Published onto the "Popular Resistance" YouTube page Monday, a man identifying himself as "Ty" narrates video footage showing the moment a cloaked figure took a sledgehammer to the 255-year-old monument dedicated to Christopher Columbus.
"Christopher Columbus symbolizes the initial invasion of European capitalism into the Western Hemisphere," the video's narrator stated. "Columbus initiated a centuries-old wave of terrorism, murder, genocide, rape, slavery, ecological degradation and capitalist exploitation of labor in the Americas."
The narrator then added that statues representing white supremacy is "just an extra slap in the face."

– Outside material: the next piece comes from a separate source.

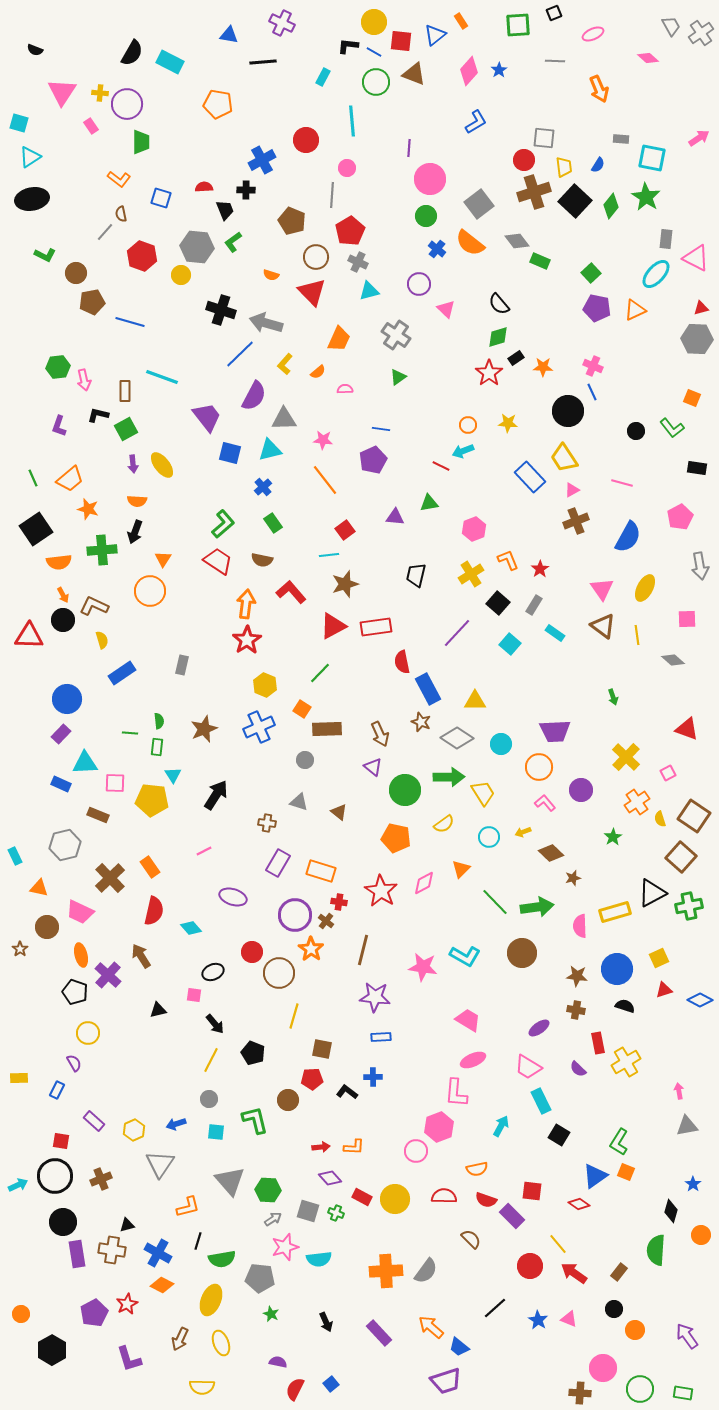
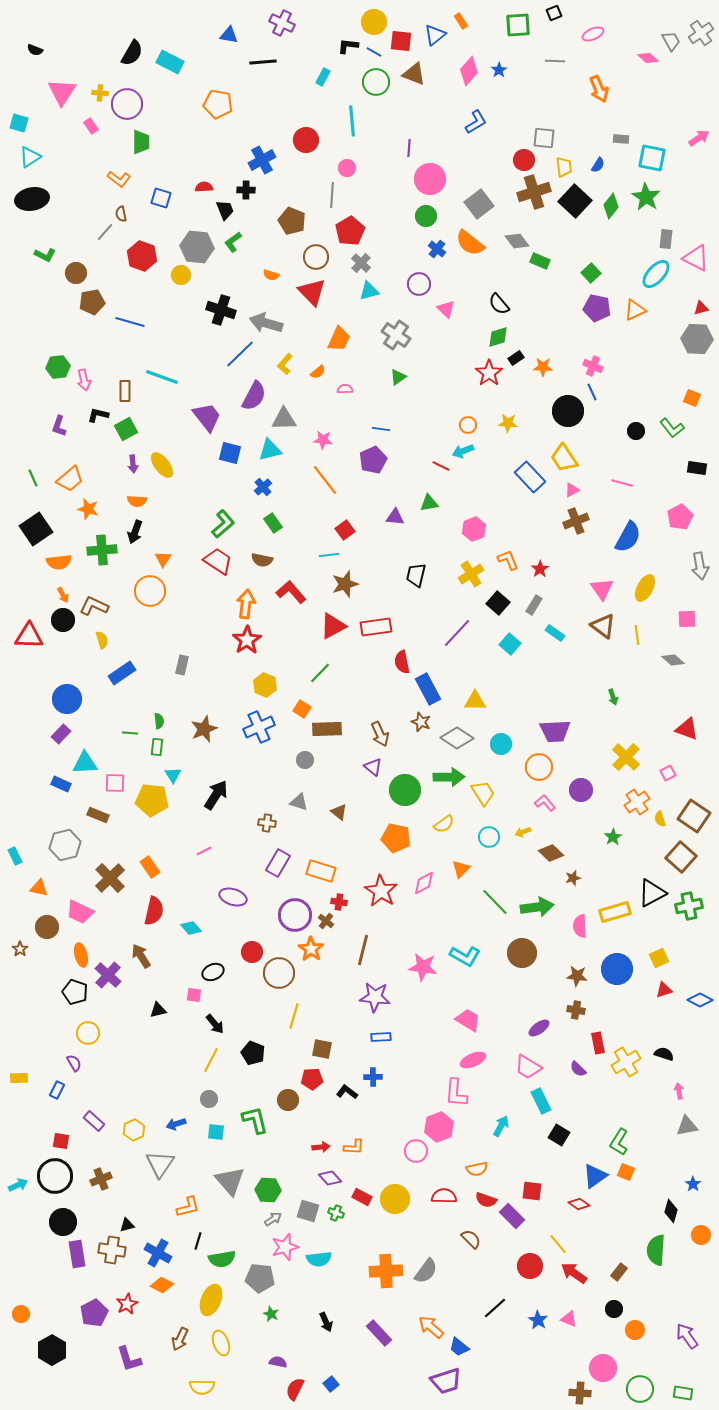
gray trapezoid at (671, 26): moved 15 px down
gray cross at (358, 262): moved 3 px right, 1 px down; rotated 18 degrees clockwise
black semicircle at (625, 1006): moved 39 px right, 48 px down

"Racist monuments to slave owners and murderers have always bothered me. Baltimore's poverty is concentrated in African-American households, and these statues are just an extra slap in the face," he added. "They were built in the 20th century in response to a movement for African Americans' human dignity. What kind of a culture goes to such lengths to build such hate-filled monuments? What kind of a culture clings to those monuments in 2017?"

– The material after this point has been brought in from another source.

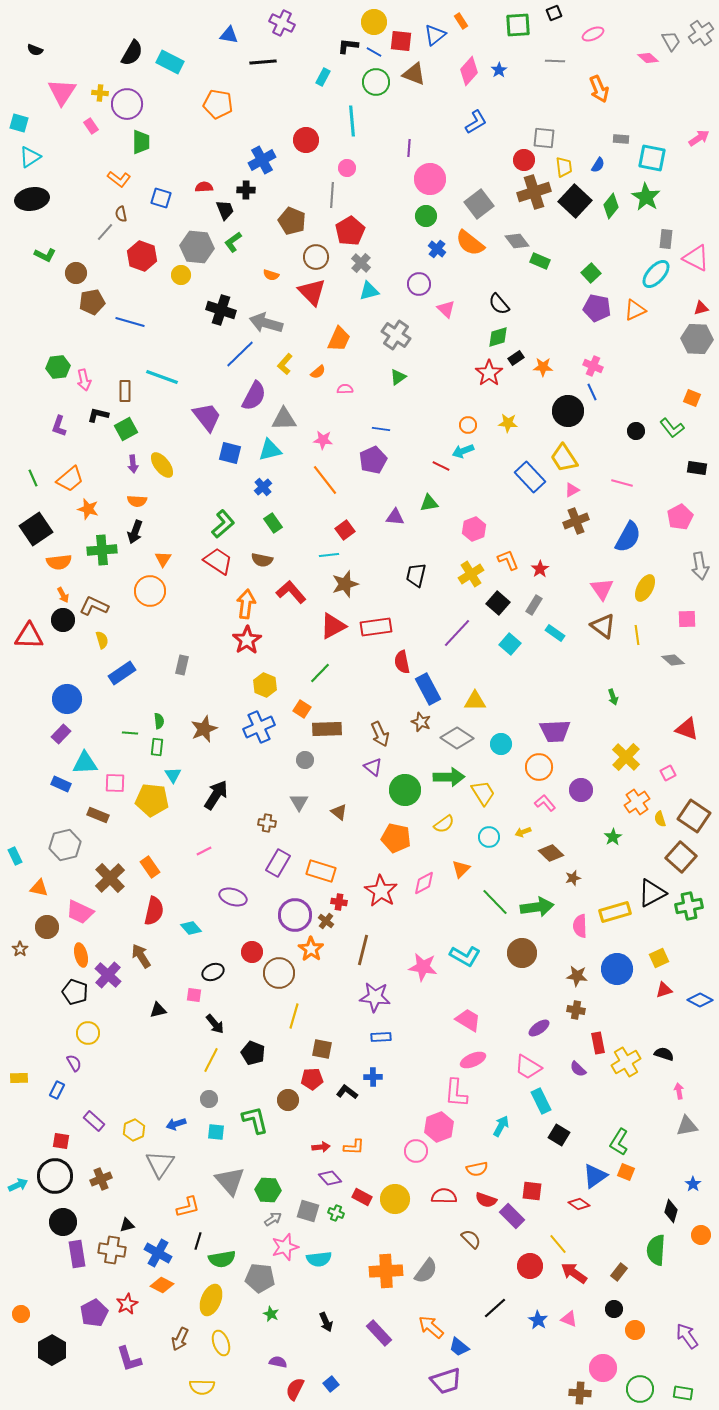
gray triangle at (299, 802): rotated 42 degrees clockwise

The monument's destruction comes amid a heated debate to remove Confederate monuments across the nation. With Baltimore having already removed all four of its controversial statues, other cities are also following in its steps.
The University of Texas at Austin took down its four statues of Confederate generals Robert E. Lee and Albert Sidney Johnston, former US Sen. John Reagan and former Texas Governor James Stephen Hogg, early Monday morning.
According to Gregory Fenves, the university's president, the removal of the statues was spurred by the "horrific displays of hatred at the University of Virginia and in Charlottesville.
"These events make it clear, now more than ever, that Confederate monuments have become symbols of modern white supremacy and neo-Nazism," Fenves added.
The school's president added he spoke with faculty, students and alumni, and also reviewed a 2015 task force report before making the final decision.